> Tareas propuestas:
1. Según la reseña de Taxidermia, ¿a qué actividades dedica el soldado raso la mayor parte de la jornada? Enuméralas todas.
2. En la reseña de Taxidermia, ¿en qué se convierte el segundo protagonista ya de adulto?
3. Devuelve, sin alterar nada, el pasaje de la reseña de Taxidermia que comienza con "El primero de" y continúa hasta "un cerdo desollado.".

Taxidermia, de György Pálfi, relata sesenta años de la historia de Europa del Este a través de la existencia de tres hombres, un trío de generaciones sucesivas de una misma familia, disfuncional por casi inexistente.
El primero de estos hombres es un soldado raso que participa en la I Guerra Mundial: aburrido de una contienda sin emoción alguna, y donde sufre abusos continuos por parte de un estricto superior, dedica la mayor parte de la jornada a pensar en el sexo, masturbándose mientras espía a unas campesinas, o practicando el coito (como puede, claro) con un cerdo desollado.
El segundo protagonista, hijo bastardo que engendró el anterior en la obesa dueña de la casa donde se refugiaba, nace con una deformidad en la columna (el consabido rabo de cerdo del que nacen muchas historias del folclore de la zona). Ya de adulto, en la Hungría inmersa en plena era comunista, se convierte en un deportista de elite de campeonatos de comida.

> Material de consulta:
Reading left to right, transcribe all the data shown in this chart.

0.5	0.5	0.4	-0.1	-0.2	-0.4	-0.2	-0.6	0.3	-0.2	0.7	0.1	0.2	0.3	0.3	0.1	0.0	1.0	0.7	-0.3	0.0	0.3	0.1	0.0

> Respuestas por orden:
1.
- Pensar en el sexo
- Masturbarse mientras espía a unas campesinas
- Practicar el coito con un cerdo desollado

2. En un deportista de elite de campeonatos de comida.

3.
El primero de estos hombres es un soldado raso que participa en la I Guerra Mundial: aburrido de una contienda sin emoción alguna, y donde sufre abusos continuos por parte de un estricto superior, dedica la mayor parte de la jornada a pensar en el sexo, masturbándose mientras espía a unas campesinas, o practicando el coito (como puede, claro) con un cerdo desollado.